Tsibble year week function returns in undesired behaviour


I try to convert a date column with missing values into year-week format with tsibble. Doing this returns either in parsing failures or numeric outcomes.

The final output shall look like this: 2020 W1, 2020 W6.
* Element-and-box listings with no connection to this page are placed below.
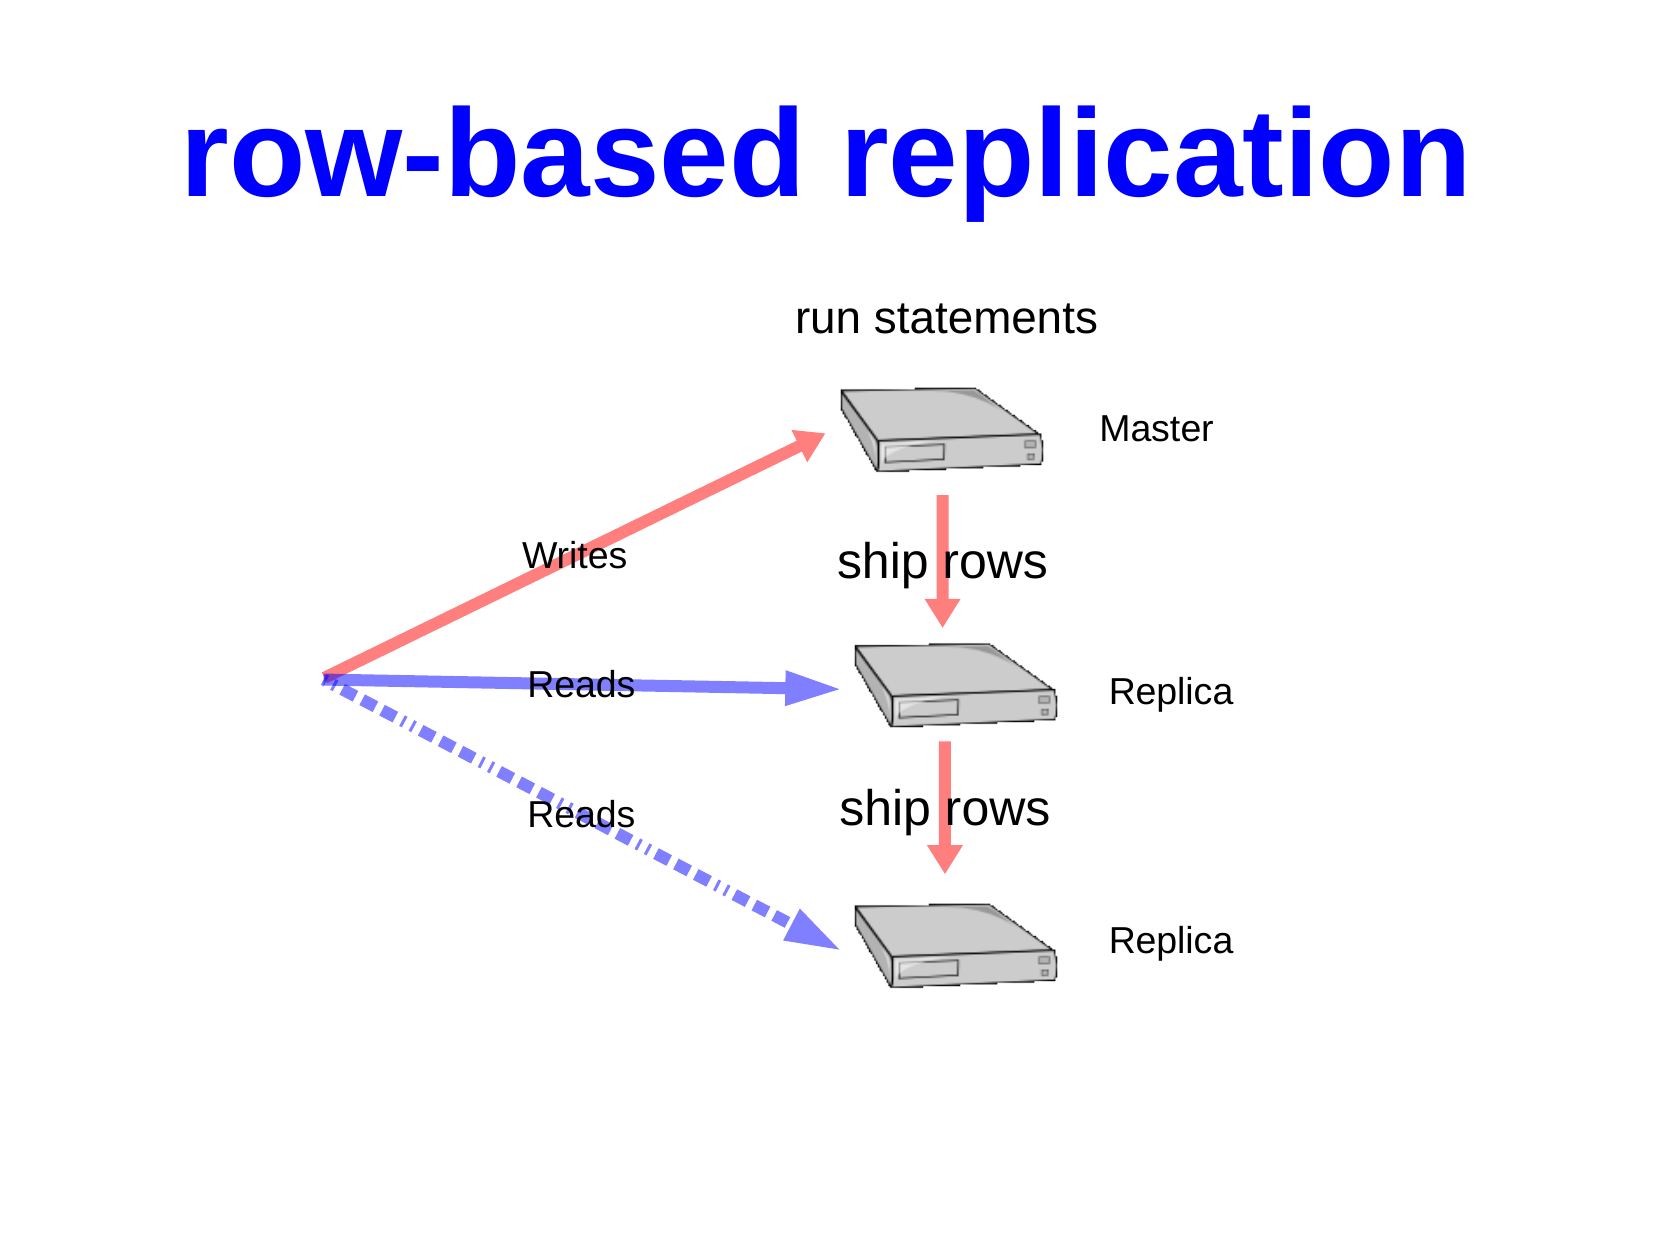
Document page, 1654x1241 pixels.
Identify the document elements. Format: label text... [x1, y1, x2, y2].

title row-based replication [82, 49, 1571, 257]
text_box Replica [1094, 911, 1249, 969]
text_box run statements [780, 284, 1118, 352]
text_box Master [1084, 400, 1229, 458]
text_box Replica [1094, 663, 1249, 720]
picture [839, 841, 1065, 1058]
picture [825, 352, 1051, 542]
picture [839, 581, 1065, 797]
Is there a way to solve this using the tsibble package? Strangly, the yearmonth function of this package works also with NA and empty values.

library(tsibble)
library(lubridate)

x <- c("2020-01-01", "", "2020-02-06")

yearweek(x)
# Output: fails

ifelse(x == "", "", yearweek(ymd(x)))
# Output: "18260" "" "18295"

# Desired Output: "2020 W1", "", "2020 W6".

Solution

  • You can do this in base R :

    format(as.Date(x), "%Y W%V")
    #[1] "2020 W01" NA         "2020 W06"
    

    When you use this in yearweek from tsibble it returns an error

    library(tsibble)
    yearweek(as.Date(x))
    

    Error in yrs[mth_wk == "12_01"] <- yr[mth_wk == "12_01"] + 1 : NAs are not allowed in subscripted assignments

    Since yearweek function returns output of class "yearweek" "Date" it doesn't allow NA values in it or empty values ("") because they are not of the class "yearweek" "Date". A hack is to change the values to character instead.

    x1 <- as.Date(x)
    inds <- !is.na(x1)
    x2 <- character(length = length(x1))
    x2[inds] <- as.character(yearweek(x1[inds]))
    x2
    #[1] "2020 W01" ""         "2020 W06"